Except Fulford (India) all other MNCs declared dividend over 100 per cent during 2008-09. AstraZeneca paid dividend of 750 per cent, Wyeth 325 per cent, GSK 220 per cent, Novartis 200 per cent, Solvay Pharma and Merck 175 per cent. Abbott India and Aventis paid equity dividend of 140 per cent and 160 per cent respectively during 2008-09.

The equity capital of 10 Indian companies reached at Rs 758.84 crore as at the end of March 2009 and their reserves amounted to Rs 25,892 crore as compared to Rs 20,552 crore in the previous year. The net worth of 10 MNCs worked out to Rs 5,119 crore for the year 2008-09 as compared Rs 26,651 crore of 10 Indian companies.

The Indian companies have to depend more on borrowings to finance their expansion programmes. The total borrowings of 10 Indian companies during 2008-09 increased to Rs 11,459 crore from Rs 7,336 crore in the previous year. This inflates their interest cost in P&L A/c to Rs 608 crore from Rs 360 crore. However, MNCs borrowings are very negligible as compared to their business in India. MNCs total borrowings amounted to only Rs 72 crore during 2008-09 as against Rs 10 crore in the previous year and their interest cost is meager Rs 6 crore and Rs one crore. Thus the interest cost of Indian companies is putting more pressure on bottom line as compared to MNCs.

During the quarter ended June 2009, the net sales of 10 MNCs increased by 10.4 per cent to Rs 1,700 crore from Rs 1,540 crore in the corresponding period of last year. However, their net profit remained almost at same level at Rs 327 crore as against Rs 324 crore in the similar period of last year, a growth of only 0.7 per cent. Abbott India, AstraZeneca Pharma, Merck and Pfizer received setback in profitability, which impacted the overall performance of these companies.

During the last couple of years, the majority equity stake of three important Indian pharma companies like Ranbaxy Laboratories, Matrix Laboratories and Dabur Pharma acquired by Daiichi Sankyo of Japan, Mylan Inc. of USA and Fresenius Kabi of Germany respectively. Thus there are now 13 listed MNCs operating in India. Recently Matrix Lab scrip delisted from the stock exchanges. With challenging world market conditions, more and more major Indian companies are likely to fall in the net of MNCs in the coming years through acquisition route. These three companies are excluded from the study mainly on account of their acquisition period. Besides, several other MNCs are entering partnership with Indian firms for R&D activities, clinical trials and CRAMS.

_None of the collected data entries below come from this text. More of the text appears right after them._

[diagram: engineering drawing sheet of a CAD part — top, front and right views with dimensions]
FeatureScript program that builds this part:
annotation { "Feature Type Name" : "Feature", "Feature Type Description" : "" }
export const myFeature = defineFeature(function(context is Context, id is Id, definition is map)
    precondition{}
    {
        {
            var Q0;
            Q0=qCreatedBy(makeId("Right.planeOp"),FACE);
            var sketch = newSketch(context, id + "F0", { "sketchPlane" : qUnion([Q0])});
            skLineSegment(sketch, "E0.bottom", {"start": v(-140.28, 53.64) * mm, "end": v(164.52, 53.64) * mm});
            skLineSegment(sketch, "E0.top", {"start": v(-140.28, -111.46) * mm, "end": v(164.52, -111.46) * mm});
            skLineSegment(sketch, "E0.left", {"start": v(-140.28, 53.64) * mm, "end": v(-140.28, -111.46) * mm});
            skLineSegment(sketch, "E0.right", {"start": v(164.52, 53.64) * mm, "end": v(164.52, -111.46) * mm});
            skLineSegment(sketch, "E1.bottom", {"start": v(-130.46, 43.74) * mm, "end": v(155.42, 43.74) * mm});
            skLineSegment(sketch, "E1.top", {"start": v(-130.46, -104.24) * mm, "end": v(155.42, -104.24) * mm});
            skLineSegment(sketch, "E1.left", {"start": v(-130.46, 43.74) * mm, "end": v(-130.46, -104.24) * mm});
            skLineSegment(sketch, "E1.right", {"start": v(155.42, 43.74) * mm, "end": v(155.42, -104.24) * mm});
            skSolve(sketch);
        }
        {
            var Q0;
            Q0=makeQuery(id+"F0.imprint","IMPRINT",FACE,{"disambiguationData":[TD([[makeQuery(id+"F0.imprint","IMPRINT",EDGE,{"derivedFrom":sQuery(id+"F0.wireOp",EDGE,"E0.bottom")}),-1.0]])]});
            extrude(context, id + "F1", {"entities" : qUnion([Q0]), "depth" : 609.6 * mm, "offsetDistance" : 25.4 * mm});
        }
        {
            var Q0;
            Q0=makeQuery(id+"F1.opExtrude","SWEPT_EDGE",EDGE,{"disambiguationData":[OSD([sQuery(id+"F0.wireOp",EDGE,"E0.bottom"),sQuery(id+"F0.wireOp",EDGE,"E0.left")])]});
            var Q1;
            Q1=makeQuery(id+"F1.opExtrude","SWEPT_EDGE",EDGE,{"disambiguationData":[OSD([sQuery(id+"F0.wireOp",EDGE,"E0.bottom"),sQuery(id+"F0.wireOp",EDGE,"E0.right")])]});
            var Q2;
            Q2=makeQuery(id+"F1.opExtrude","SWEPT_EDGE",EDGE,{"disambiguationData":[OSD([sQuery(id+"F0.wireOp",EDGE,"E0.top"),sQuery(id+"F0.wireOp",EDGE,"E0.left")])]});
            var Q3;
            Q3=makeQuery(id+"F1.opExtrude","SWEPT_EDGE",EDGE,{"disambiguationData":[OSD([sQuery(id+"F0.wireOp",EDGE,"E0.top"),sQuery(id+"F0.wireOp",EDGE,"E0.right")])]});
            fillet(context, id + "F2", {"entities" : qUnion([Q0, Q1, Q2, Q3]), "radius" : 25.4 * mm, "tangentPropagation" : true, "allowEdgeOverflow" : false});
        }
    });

Thus, lower investments in fixed assets as compared to turnover and lower borrowings and interest cost strengthen the financial position of MNCs. This reflected in share price of these MNCs. Currently, GSK scrip touched to its 52-weeks peak level at 1,495 on September 10, 2009. Similarly, Pfizer scrip reached at Rs 824 as compared to its highest level of Rs 864. Aventis scrip moved to Rs 1495 and AstraZeneca at Rs 800. Except Pfizer scrip, all MNCs scrip achieved their 52-weeks highest level during August and September 2009.